### What to work on
Edit the whole listing below by replacing "top-left" with "upper-left" and leaving every other line unchanged. Leave the pictures out of your answer.

┄┄┄┄┄┄┄┄┄┄

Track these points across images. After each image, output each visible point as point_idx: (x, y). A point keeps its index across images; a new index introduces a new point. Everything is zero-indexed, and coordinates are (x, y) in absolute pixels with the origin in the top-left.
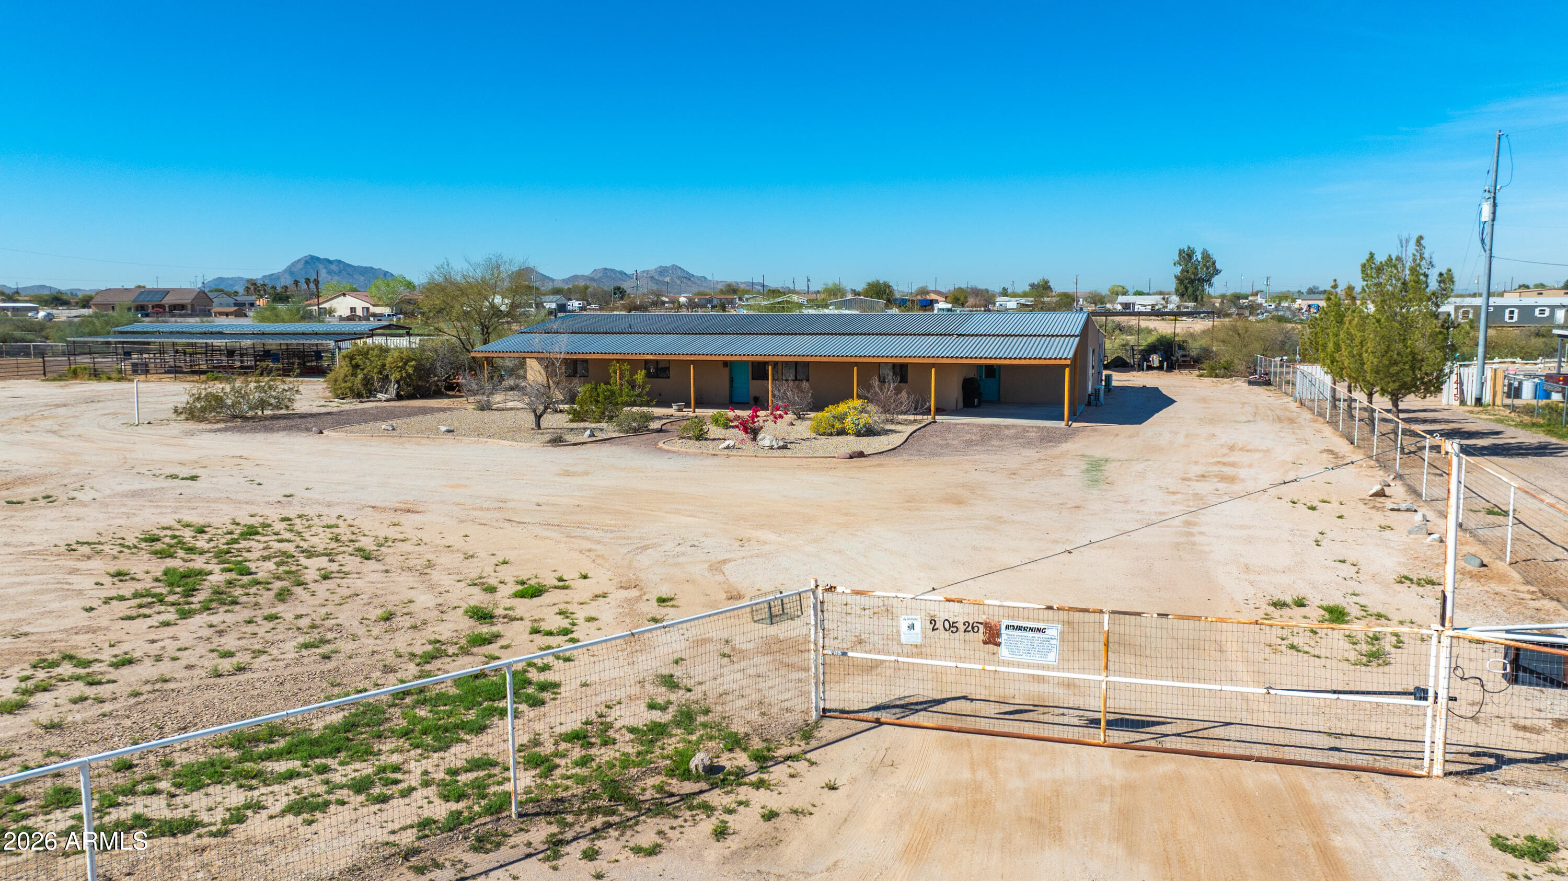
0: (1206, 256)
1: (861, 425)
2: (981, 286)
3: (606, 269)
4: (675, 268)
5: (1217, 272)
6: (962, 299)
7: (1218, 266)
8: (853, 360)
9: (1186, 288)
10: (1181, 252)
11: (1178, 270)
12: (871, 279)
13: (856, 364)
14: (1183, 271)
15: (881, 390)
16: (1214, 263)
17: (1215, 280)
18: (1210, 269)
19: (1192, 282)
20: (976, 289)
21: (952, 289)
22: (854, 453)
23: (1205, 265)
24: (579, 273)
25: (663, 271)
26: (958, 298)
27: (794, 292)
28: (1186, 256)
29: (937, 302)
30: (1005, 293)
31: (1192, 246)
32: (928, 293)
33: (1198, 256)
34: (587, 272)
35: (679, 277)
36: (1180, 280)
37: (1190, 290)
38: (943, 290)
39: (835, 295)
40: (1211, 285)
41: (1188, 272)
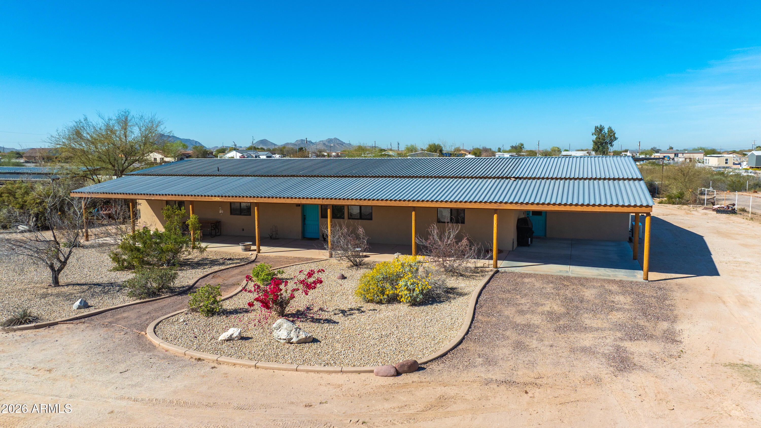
0: (611, 131)
1: (417, 291)
2: (488, 147)
3: (302, 140)
4: (336, 139)
5: (616, 139)
6: (478, 153)
7: (616, 136)
8: (411, 204)
9: (599, 147)
10: (596, 128)
11: (594, 137)
12: (431, 143)
13: (414, 208)
14: (597, 138)
15: (440, 238)
16: (614, 134)
17: (615, 143)
18: (612, 136)
19: (602, 144)
20: (485, 148)
21: (472, 149)
22: (402, 365)
23: (609, 135)
24: (289, 142)
25: (330, 141)
26: (477, 153)
27: (391, 150)
28: (599, 130)
29: (466, 155)
30: (499, 150)
31: (603, 125)
32: (460, 150)
33: (606, 130)
34: (293, 141)
35: (338, 144)
36: (595, 143)
37: (601, 148)
38: (468, 149)
39: (412, 151)
40: (612, 146)
41: (600, 139)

┄┄┄┄┄┄┄┄┄┄

### Finished exercise
Track these points across images. After each image, output each visible point as point_idx: (x, y). A point keeps its index across images; a new index introduces a new point. Everything is zero-indexed, and coordinates are (x, y) in absolute pixels with the origin in the upper-left.
0: (1206, 256)
1: (861, 425)
2: (981, 286)
3: (606, 269)
4: (675, 268)
5: (1217, 272)
6: (962, 299)
7: (1218, 266)
8: (853, 360)
9: (1186, 288)
10: (1181, 252)
11: (1178, 270)
12: (871, 279)
13: (856, 364)
14: (1183, 271)
15: (881, 390)
16: (1214, 263)
17: (1215, 280)
18: (1210, 269)
19: (1192, 282)
20: (976, 289)
21: (952, 289)
22: (854, 453)
23: (1205, 265)
24: (579, 273)
25: (663, 271)
26: (958, 298)
27: (794, 292)
28: (1186, 256)
29: (937, 302)
30: (1005, 293)
31: (1192, 246)
32: (928, 293)
33: (1198, 256)
34: (587, 272)
35: (679, 277)
36: (1180, 280)
37: (1190, 290)
38: (943, 290)
39: (835, 295)
40: (1211, 285)
41: (1188, 272)
0: (611, 131)
1: (417, 291)
2: (488, 147)
3: (302, 140)
4: (336, 139)
5: (616, 139)
6: (478, 153)
7: (616, 136)
8: (411, 204)
9: (599, 147)
10: (596, 128)
11: (594, 137)
12: (431, 143)
13: (414, 208)
14: (597, 138)
15: (440, 238)
16: (614, 134)
17: (615, 143)
18: (612, 136)
19: (602, 144)
20: (485, 148)
21: (472, 149)
22: (402, 365)
23: (609, 135)
24: (289, 142)
25: (330, 141)
26: (477, 153)
27: (391, 150)
28: (599, 130)
29: (466, 155)
30: (499, 150)
31: (603, 125)
32: (460, 150)
33: (606, 130)
34: (293, 141)
35: (338, 144)
36: (595, 143)
37: (601, 148)
38: (468, 149)
39: (412, 151)
40: (612, 146)
41: (600, 139)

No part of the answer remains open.